── SUPPLIED PASSAGE
Cutie! If you are keeping her with your goats be very careful, their feeding requirements are not the same as goats. Something to do with copper I think. I don't know anything about sheep and I want one but my farm partner is adamant about the issue. NO sheep, because of the feed issues.

She is the same size as the cat!


----------



## Alice Acres (Oct 20, 2012)

We've had little dwarf lambs - and they stay tiny and fine boned.
They make it, but off to market they go...and we track the ewe too and if she repeats, she needs to go too.


----------



## CochinBrahmaLover=) (Oct 20, 2012)

Don't keep her with goats, sheep can't have the same amount of copper as goats, but if you have a creep feed her minerals, I'd imagine she'd choose those over goat minerals. 

Cuty ! But I agree, don't show her. Its like showing a 40in. Nigerian dwarf, and expecting everyone to say 'What a big baby!', people won't like it, and you'll get teased I'm sure. Sorry to say, but everyone isn't as nice as us, and even so, not all of us are nice all the time, lol !


----------



## CocoNUT (Nov 1, 2012)

OMG She's soooo tiny! And she IS the same size as the cat! Good luck with her...she's adorable! (I don't have sheep...but I'm picking up a bottle lamb this evening - one of a quad - so I'll be in your shoes here before too long!)
────
■ OBJECTIVE A ■
In the forum thread about the tiny lamb, what does Alice Acres say happens to a ewe that has a second dwarf lamb?
■ OBJECTIVE B ■
Transcribe the part of the forum thread about the tiny lamb that opens with the words containing "## Alice Acres" and closes with "CochinBrahmaLover=) (Oct 20, 2012)".
■ OBJECTIVE C ■
Go on with the forum thread about the tiny lamb, picking up after its last post.
The lines that come next are drawn from a separate source.
── RECORDED DATA
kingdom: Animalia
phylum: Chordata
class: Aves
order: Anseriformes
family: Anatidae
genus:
────
■ TASK OUTPUT A ■
She has to go to market too.

■ TASK OUTPUT B ■
## Alice Acres (Oct 20, 2012)

We've had little dwarf lambs - and they stay tiny and fine boned.
They make it, but off to market they go...and we track the ewe too and if she repeats, she needs to go too.


----------



## CochinBrahmaLover=) (Oct 20, 2012)

■ TASK OUTPUT C ■
----------



## Cornish Heritage (Nov 6, 2012)

Maybe it is the angle of the photo but she looks stunted to me. I definitely would not breed from her. Great for the kids as a pet. I have to say though, like Alice, if they don't do well here they are gone & we also keep notes on the mothers to see if it happens again. 

Liz


----------



## EllieMay (Nov 7, 2012)

Cornish Heritage said:
			
		

> Maybe it is the angle of the photo but she looks stunted to me. I definitely would not breed from her. Great for the kids as a pet.  *I have to say though, like Alice, if they don't do well here they are gone & we also keep notes on the mothers to see if it happens again. * Liz


Same here!

Although I can see how a cute *tiny* lamb would make a nice pet for people with young children.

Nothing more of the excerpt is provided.